Richard DeMartini, who Lewis recruited in early 2001 to be president of the bank’s asset management unit, will leave the company in April, after Bank of America completes its purchase of FleetBoston. DeMartini will get up to $4 million in incentive and lump sum payments this year, plus his base salary. Brian Moynihan of FleetBoston will take over his job.
Separately, FleetBoston’s mutual fund group was accused last month by Spitzer and the SEC of allowing $2.5 billion of short- term trades by investors including hedge funds that hurt other holders and violated prospectuses.
“I hope they sort this out soon,” said Patrick Vandenhaute, a fund manager at Dexia Asset Management in Brussels, which owns shares of Bank of America.
Bank of America stock rose 2 percent since Sept. 3, lagging a 12 percent gain of the 24-member Philadelphia KBW Bank Index. Today, the shares fell 44 cents to $79.55 in New York Stock Exchange Composite trading.
A settlement would bring the amount regulators have won in fines and future fee reductions to at least $1.2 billion, approaching the $1.4 billion that the largest securities firms paid last year.
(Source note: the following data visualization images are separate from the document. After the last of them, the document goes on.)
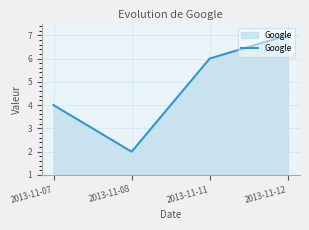

The chart shows a value of 7 at 2013-11-12. True or false?

True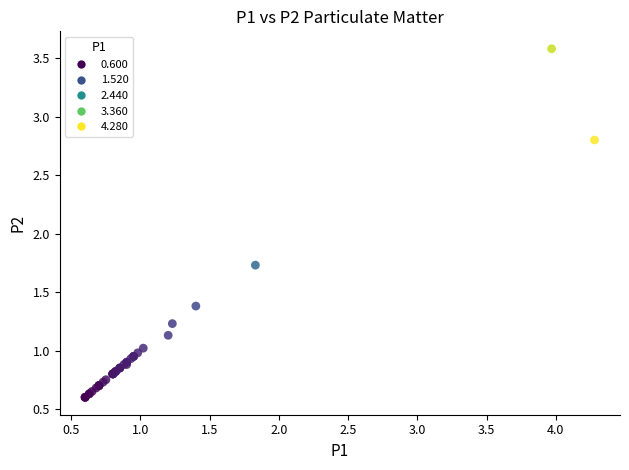

What Y value in the scatter plot is closest to 2?

1.7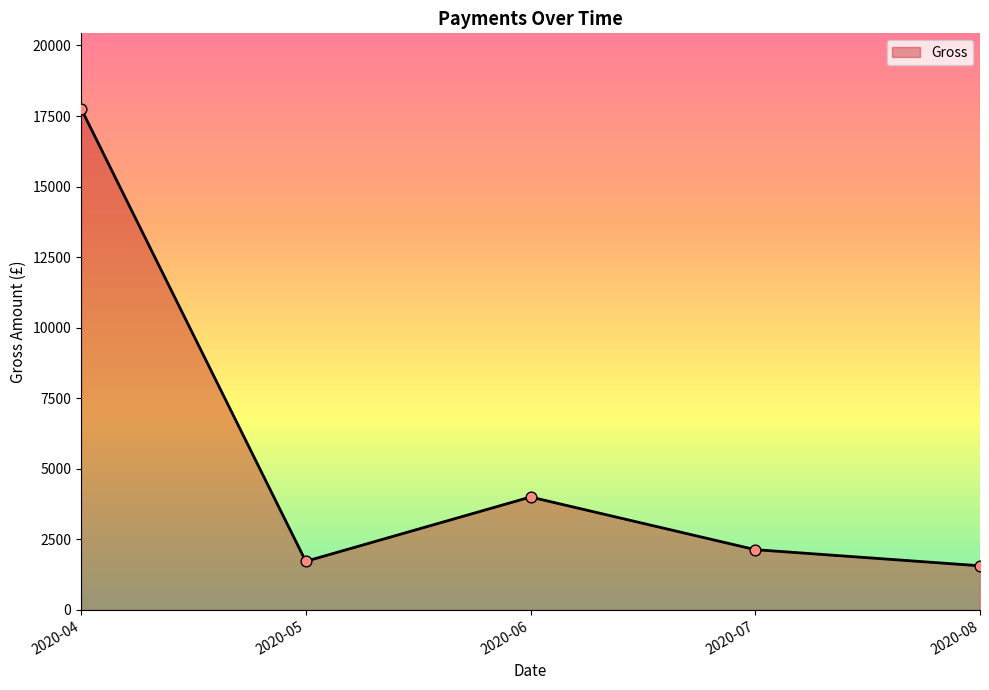

What is the change in value from 2020-04 to 2020-05?

-16041.9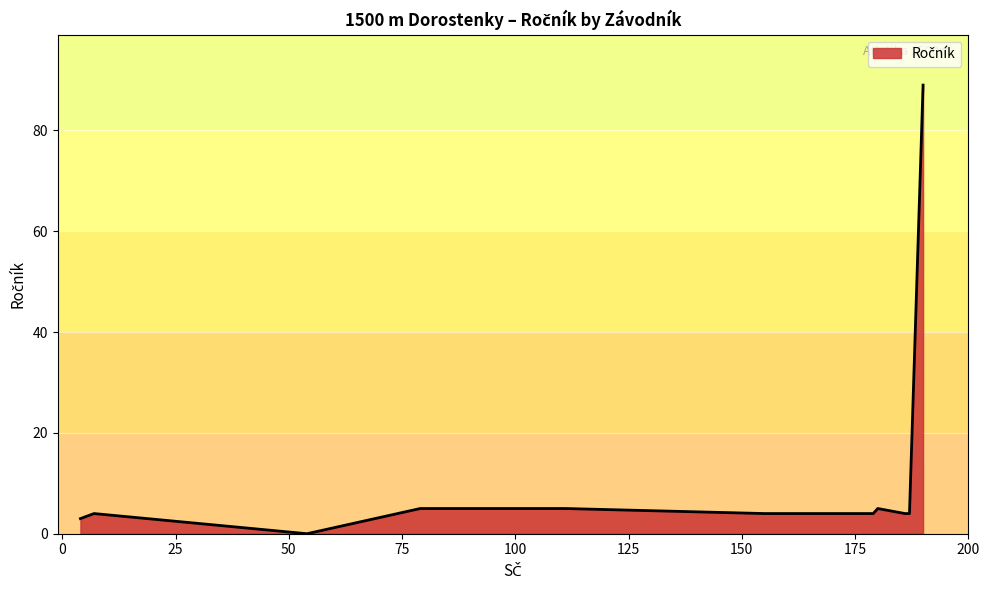

What is the maximum value shown in the chart?

89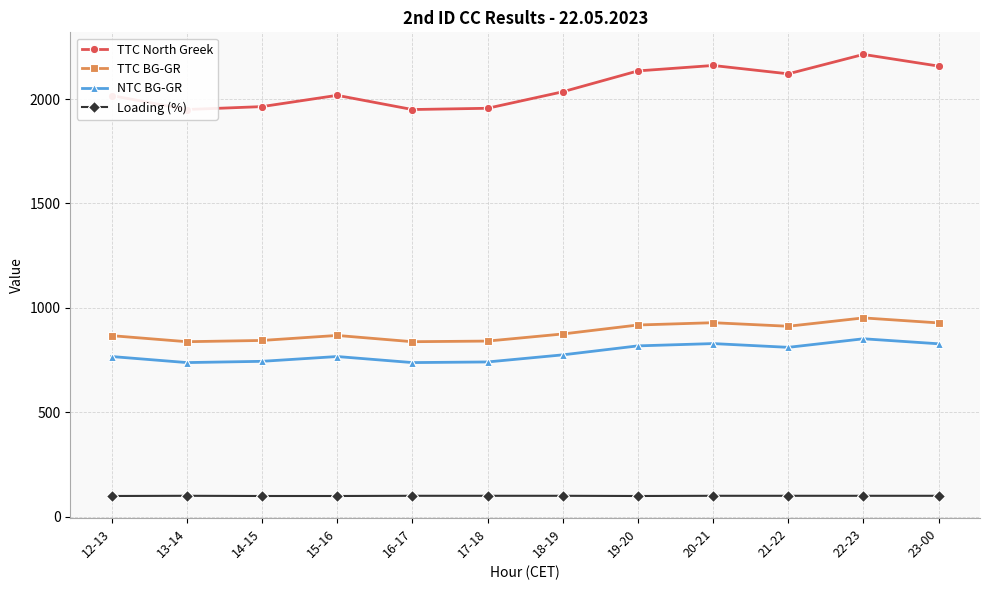

What is the maximum value shown in the chart?

2214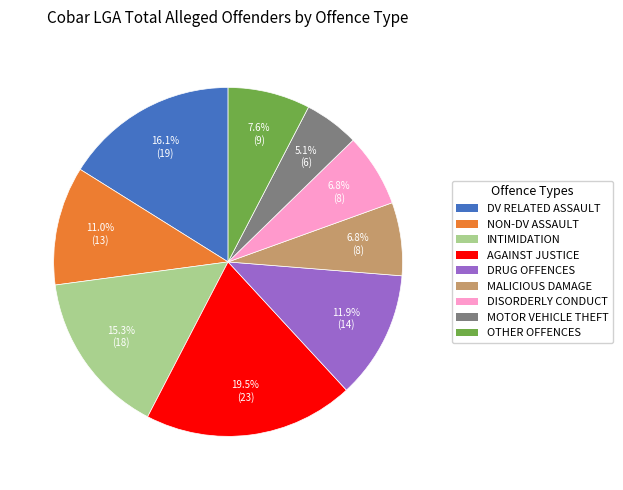

To the nearest percent, what is the average slice percentage?

11%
They settled charges that their research was tainted by the quest for investment banking fees.
U.S. regulators are pursuing fund trading cases against Strong Capital Management Inc., Janus Capital Group Inc. and Bank One Corp, among other companies. The investigation has led to the dismissal of more than 80 executives, including Lawrence Lasser, the former chief executive of Boston-based Putnam Investments.
“The investigation of the funds business keeps going deeper and deeper,” said Juergen Lukasser, money manager of Constantia Privatbank AG in Vienna, which owns Bank of America shares.